8. Salgo de la fábrica a las nueve y media de la noche. Mi jefe vive a dos cuadras de mi casa, se crió en el barrio, conoce a mi padre y está enterado de su regreso. Ni siquiera tuve que decirle nada. No era mi intención. Se me acercó y me preguntó qué esperaba para irme. Sólo eso. Le di las gracias y me marché. Ahora paro en el kiosco de la esquina. Tomo  un par de cervezas con mis amigos. Es lo que hago todos los días, y no veo por qué tenga que cambiar mi itinerario. Reconozco que no es un día cualquiera. Pero creo que es mejor así. Este soy yo. Aunque hay cosas que pueden cambiarse.

9. De aquella mujer no supe más nada. Esa tarde, al volver a mi casa, vi a mi madre sentada frente a la máquina de coser. Hacía mucho calor. Mi madre sudaba. Estaba confeccionando un vestido de novia para una vecina. Mentiría si dijera que no estuve tentado de contarle lo que me había ocurrido. No sé qué me retuvo entonces. Lo comprendí años más tarde. De alguna manera supe, o ya lo sabía desde antes, desde la tarde en que un patrullero se había llevado a mi padre, que todo acto, de manera irrevocable, tenía sus consecuencias. Incluso el de hablar.

10. La última vez que fui a visitar a mi padre, me contó que estaban por otorgarle una salida transitoria. Dijo que era un paso previo para la libertad definitiva. Yo nunca había hecho referencia a la mujer que se había presentado en la plaza. Cuando me comentó lo de la salida transitoria, se lo dije. Él me escuchó con atención. Me miraba fijo a los ojos. En ningún momento negó nada. Ni siquiera cuando hice referencia a la nena que la mujer llevaba en los brazos. Le pregunté entonces qué haría ese día. Adónde iría. Su respuesta fue la siguiente: vamos a estar bien, no te preocupes. Le contesté que no estaba preocupado y quise saber a qué se refería con lo de estar bien. Ya vas a ver, fue lo único que dijo.

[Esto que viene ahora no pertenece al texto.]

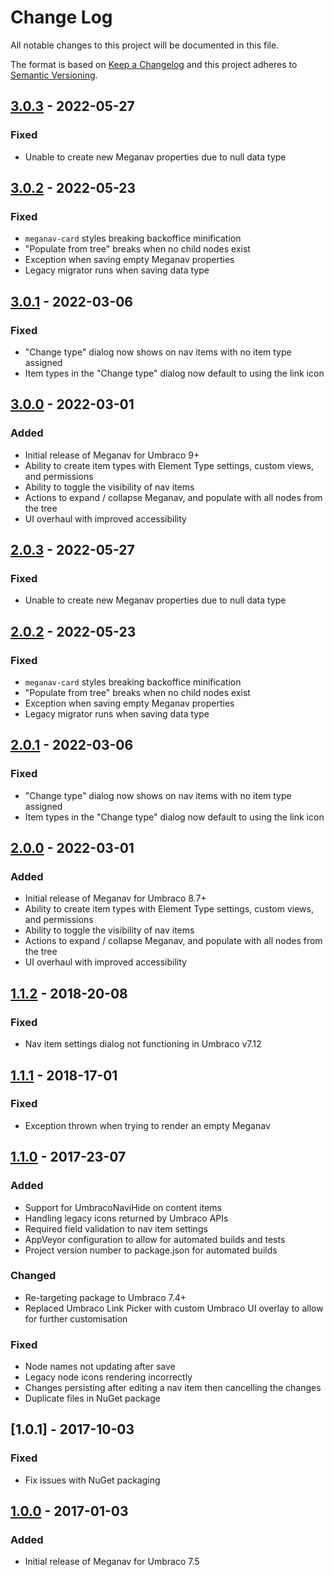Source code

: # Change Log

All notable changes to this project will be documented in this file.

The format is based on [Keep a Changelog](https://keepachangelog.com/) and this project adheres to [Semantic Versioning](https://semver.org/).

## [3.0.3] - 2022-05-27
### Fixed
* Unable to create new Meganav properties due to null data type

## [3.0.2] - 2022-05-23
### Fixed
* `meganav-card` styles breaking backoffice minification
* "Populate from tree" breaks when no child nodes exist
* Exception when saving empty Meganav properties
* Legacy migrator runs when saving data type

## [3.0.1] - 2022-03-06
### Fixed
* "Change type" dialog now shows on nav items with no item type assigned
* Item types in the "Change type" dialog now default to using the link icon

## [3.0.0] - 2022-03-01
### Added
* Initial release of Meganav for Umbraco 9+
* Ability to create item types with Element Type settings, custom views, and permissions
* Ability to toggle the visibility of nav items
* Actions to expand / collapse Meganav, and populate with all nodes from the tree
* UI overhaul with improved accessibility

## [2.0.3] - 2022-05-27
### Fixed
* Unable to create new Meganav properties due to null data type

## [2.0.2] - 2022-05-23
### Fixed
* `meganav-card` styles breaking backoffice minification
* "Populate from tree" breaks when no child nodes exist
* Exception when saving empty Meganav properties
* Legacy migrator runs when saving data type

## [2.0.1] - 2022-03-06
### Fixed
* "Change type" dialog now shows on nav items with no item type assigned
* Item types in the "Change type" dialog now default to using the link icon

## [2.0.0] - 2022-03-01
### Added
* Initial release of Meganav for Umbraco 8.7+
* Ability to create item types with Element Type settings, custom views, and permissions
* Ability to toggle the visibility of nav items
* Actions to expand / collapse Meganav, and populate with all nodes from the tree
* UI overhaul with improved accessibility

## [1.1.2] - 2018-20-08
### Fixed
* Nav item settings dialog not functioning in Umbraco v7.12

## [1.1.1] - 2018-17-01
### Fixed
* Exception thrown when trying to render an empty Meganav

## [1.1.0] - 2017-23-07
### Added
* Support for UmbracoNaviHide on content items
* Handling legacy icons returned by Umbraco APIs
* Required field validation to nav item settings
* AppVeyor configuration to allow for automated builds and tests
* Project version number to package.json for automated builds

### Changed
* Re-targeting package to Umbraco 7.4+
* Replaced Umbraco Link Picker with custom Umbraco UI overlay to allow for further customisation

### Fixed
* Node names not updating after save
* Legacy node icons rendering incorrectly
* Changes persisting after editing a nav item then cancelling the changes
* Duplicate files in NuGet package

## [1.0.1] - 2017-10-03
### Fixed
* Fix issues with NuGet packaging

## [1.0.0] - 2017-01-03
### Added
* Initial release of Meganav for Umbraco 7.5

[Unreleased]: https://github.com/callumbwhyte/meganav/compare/release-3.0.3...HEAD
[3.0.3]: https://github.com/callumbwhyte/meganav/compare/release-3.0.2...release-3.0.3
[3.0.2]: https://github.com/callumbwhyte/meganav/compare/release-3.0.1...release-3.0.2
[3.0.1]: https://github.com/callumbwhyte/meganav/compare/release-3.0.0...release-3.0.1
[3.0.0]: https://github.com/callumbwhyte/meganav/compare/release-2.0.0...release-3.0.0
[2.0.3]: https://github.com/callumbwhyte/meganav/compare/release-2.0.2...release-2.0.3
[2.0.2]: https://github.com/callumbwhyte/meganav/compare/release-2.0.1...release-2.0.2
[2.0.1]: https://github.com/callumbwhyte/meganav/compare/release-2.0.0...release-2.0.1
[2.0.0]: https://github.com/callumbwhyte/meganav/tree/release-2.0.0
[1.1.2]: https://github.com/callumbwhyte/meganav/compare/release-1.1.1...release-1.1.2
[1.1.1]: https://github.com/callumbwhyte/meganav/compare/release-1.1.0...release-1.1.1
[1.1.0]: https://github.com/callumbwhyte/meganav/compare/release-1.0.0...release-1.1.0
[1.0.0]: https://github.com/callumbwhyte/meganav/tree/release-1.0.0
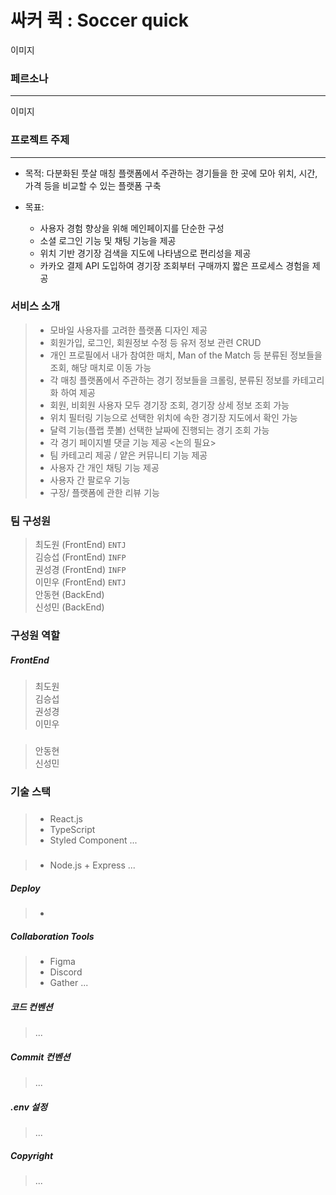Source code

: # 싸커 퀵 : Soccer quick

이미지

### 페르소나
<hr>

이미지

### 프로젝트 주제
<hr>

- 목적: 다분화된 풋살 매칭 플랫폼에서 주관하는 경기들을 한 곳에 모아 위치, 시간, 가격 등을 비교할 수 있는 플랫폼 구축<br>

- 목표:
  - 사용자 경험 향상을 위해 메인페이지를 단순한 구성
  - 소셜 로그인 기능 및 채팅 기능을 제공
  - 위치 기반 경기장 검색을 지도에 나타냄으로 편리성을 제공
  - 카카오 결제 API 도입하여 경기장 조회부터 구매까지 짧은 프로세스 경험을 제공
   

### 서비스 소개
>  - 모바일 사용자를 고려한 플랫폼 디자인 제공
>  - 회원가입, 로그인, 회원정보 수정 등 유저 정보 관련 CRUD
>  - 개인 프로필에서 내가 참여한 매치, Man of the Match 등 분류된 정보들을 조회, 해당 매치로 이동 가능
>  - 각 매칭 플랫폼에서 주관하는 경기 정보들을 크롤링, 분류된 정보를 카테고리화 하여 제공
>  - 회원, 비회원 사용자 모두 경기장 조회, 경기장 상세 정보 조회 가능
>  - 위치 필터링 기능으로 선택한 위치에 속한 경기장 지도에서 확인 가능
>  - 달력 기능(플랩 풋볼) 선택한 날짜에 진행되는 경기 조회 가능
>  - 각 경기 페이지별 댓글 기능 제공
>  <논의 필요>
>  - 팀 카테고리 제공 / 얕은 커뮤니티 기능 제공
>  - 사용자 간 개인 채팅 기능 제공
>  - 사용자 간 팔로우 기능
>  - 구장/ 플랫폼에 관한 리뷰 기능

### 팀 구성원
> 최도원 (FrontEnd) `ENTJ`  
> 김승섭 (FrontEnd) `INFP`  
> 권성경 (FrontEnd) `INFP`  
> 이민우 (FrontEnd) `ENTJ`  
> 안동현 (BackEnd) ` `  
> 신성민 (BackEnd) ` `  

### 구성원 역할
##### FrontEnd  
> 최도원  
> 김승섭  
> 권성경  
> 이민우  

##### <BackEnd>  
> 안동현  
> 신성민

### 기술 스택
##### <FrontEnd>
> - React.js
> - TypeScript
> - Styled Component
>  ...
##### <BackEnd>
> - Node.js + Express
>  ...
>
##### Deploy
> - 
##### Collaboration Tools
> - Figma
> - Discord
> - Gather
>  ...
>
##### 코드 컨벤션
> ...
##### Commit 컨벤션
> ...
##### .env 설정
> ...
##### Copyright
> ...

11. Nada podía fallar, pero algo falló. Cuenta la leyenda que tres hombres encapuchados entraron al banco, redujeron a los dos guardias de seguridad, se alzaron con todo el dinero de las tres cajas, salieron en menos de dos minutos, se subieron a un auto que los estaba esperando a unos veinte metros, doblando la esquina, y huyeron. La policía no llegó a perseguirlos. A unas treinta cuadras otro auto los estaba esperando. Uno de los hombres montó en él con el botín. Salieron a la ruta e hicieron unos treinta kilómetros. Llegaron a una chacra. El reparto se llevó a cabo allí. No sé si los otros dos hombres estuvieron presentes. Tampoco sé si estaba presente mi padre. Lo cierto es que de ninguno de los tres hombres que perpetraron el hecho se supo más nada. Una semana después, un patrullero se detuvo en la puerta de casa. Lo demás ya se sabe.

12. Muchas veces, luego de aquel incidente en la plaza, me pregunté por qué aquella mujer me había escogido a mí. Qué había logrado con eso. Qué alivio, o satisfacción, pretendía obtener con revelarme aquel fallido desenlace. En principio no obtuve respuesta, pero años más tarde llegué a entenderlo. Entonces sentí una gran pena por la mujer. Recordé a la nena que llevaba en brazos, en su llanto, y también sentí pena por ella. También pensé en Verónica y en Julián. Y en mi madre. En realidad pensé en todos nosotros.

13. Cuando llego, ya todos han terminado de cenar. Le doy la mano a mi padre. Me siento. Mi madre calienta la comida, de la que apenas pruebo un par de bocados. Mi padre cuenta anécdotas de la cárcel. Vidas. Rituales. Verónica se muestra interesada, quiere saber más. Julián se queda callado. En algún momento, hasta llego a preguntarme si no está al tanto de todo. Sí, de algún modo, todo lo que yo sé también le ha llegado. No cruzamos una sola palabra hasta que los demás se van a dormir. Mi madre es la última en hacerlo. No dice nada. Se pierde en la cocina. Luego la veo pasar en dirección a la pieza. Nos quedamos solos, mi padre y yo. Me pregunta cómo van las cosas en la fábrica. Asiento. Luego hace una especie de introducción, de la que sólo escucho algunas palabras. Perdón, hijo, finalmente, dice. Siento ganas de golpearlo. De empezar, no sé cuál sería el límite.

14. Mis amigos siguen sentados en el kiosco de la esquina. Los saludo y sigo de largo. El barrio no ha cambiado demasiado. Lo han iluminado, pero la parada de colectivos más cercana sigue situada a unas diez cuadras. Camino despacio, no tengo apuro. La noche es un mar infinito de estrellas.